[[ Text shown open ]]

Set up the storage bucket

Configure a new object storage bucket for the data lake and associate to it a key with read and write permissions.

S3compare shows a list of object storage providers and their prices. If you prefer to experiment locally, garage is fantastic.

Set up the catalog database

Configure a new PostgreSQL or MariaDB database, and associate to it a user with read and write permissions.

Both Neon and Supabase offer a free tier for their managed PostgreSQL databases.

Set up environment variables

Even if dbt or duckdb cannot natively read variables from environment files, we can store our secrets in a local “.env” file to make them reusable by both services:

.env
# example for local postgresql db
PGHOST=127.0.0.1
PGPORT=5432
PGUSER=dbt
PGPASSWORD=XXXXXX
PGDATABASE=catalog
 
# example for local garage bucket
DUCKDB_S3_USE_SSL=FALSE
DUCKDB_S3_ENDPOINT=127.0.0.1:3900
AWS_REGION=garage
AWS_ACCESS_KEY_ID=YYYYYY
AWS_SECRET_ACCESS_KEY=ZZZZZZ
URL_STYLE=path
BUCKET_NAME=datalake
# used by AWS CLI
AWS_ENDPOINT_URL='http://localhost:3900'

Then, re-alias the dbt and duckdb commands so that these variables are exported before each run:

alias "dbt=uv run --env-file $PWD/.env dbt"
alias "duckdb=uv run --env-file $PWD/.env duckdb --ui"

Ideally, these aliases should be loaded in your shell’s configuration file, like ”~/.zshrc”.

Load data

We can use a simple command to generate mock csv data for a sandwich chain:

uvx jafgen
echo "jaffle-data/" >> .gitignore
git add .gitignore

This will generate, under the “jaffle-data” folder:

Permissions Size User Date Modified    Git Name
.rw-r--r--   49k jack 2025-06-15 19:33  -I raw_customers.csv
.rw-r--r--  8.9M jack 2025-06-15 19:33  -I raw_items.csv
.rw-r--r--   10M jack 2025-06-15 19:33  -I raw_orders.csv
.rw-r--r--   923 jack 2025-06-15 19:33  -I raw_products.csv
.rw-r--r--   477 jack 2025-06-15 19:33  -I raw_stores.csv
.rw-r--r--  2.7k jack 2025-06-15 19:33  -I raw_supplies.csv
.rw-r--r--  4.0M jack 2025-06-15 19:33  -I raw_tweets.csv

To load this data in our lake, launch duckdb or duckdb --ui and run:

-- make sure that env is set
SELECT  getenv('PGHOST');
 
-- idempotent cleanup
DETACH DATABASE IF EXISTS datalake;
DROP SECRET IF EXISTS __default_postgres;
DROP SECRET IF EXISTS __default_s3;
 
-- this env variable is not loaded automatically by duckdb
CREATE SECRET (
    TYPE s3,
    URL_STYLE getenv('URL_STYLE')

[[ Text shown closed ]]
[[ Input data open ]]

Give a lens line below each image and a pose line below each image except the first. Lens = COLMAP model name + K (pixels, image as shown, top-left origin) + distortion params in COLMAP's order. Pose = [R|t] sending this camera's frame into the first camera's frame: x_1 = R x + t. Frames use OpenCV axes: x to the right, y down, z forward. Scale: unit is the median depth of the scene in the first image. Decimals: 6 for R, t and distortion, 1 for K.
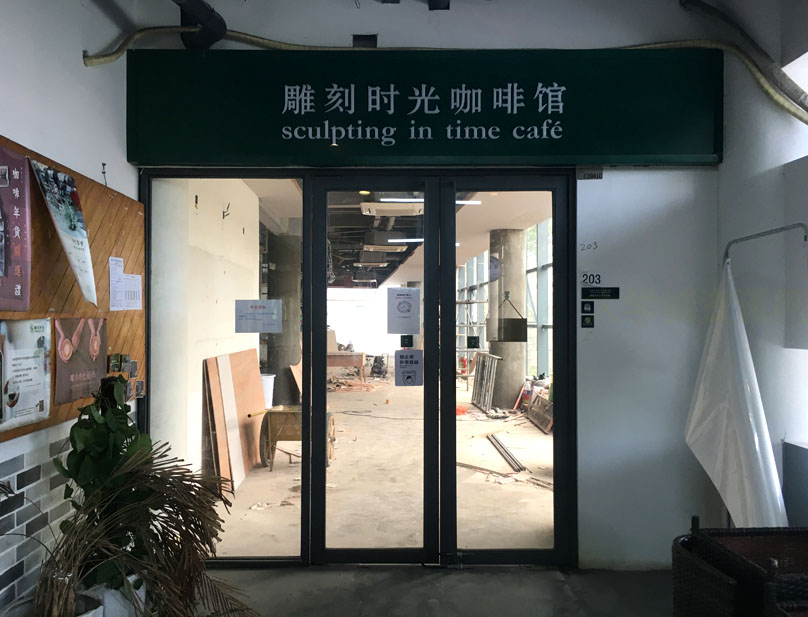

[[ Input data closed ]]

## What to produce
Copy the part of the data lake setup guide above word for word, starting at "-- make sure" and ending at "URL_STYLE getenv('URL_STYLE')".

## Written response
-- make sure that env is set
SELECT  getenv('PGHOST');
 
-- idempotent cleanup
DETACH DATABASE IF EXISTS datalake;
DROP SECRET IF EXISTS __default_postgres;
DROP SECRET IF EXISTS __default_s3;
 
-- this env variable is not loaded automatically by duckdb
CREATE SECRET (
    TYPE s3,
    URL_STYLE getenv('URL_STYLE')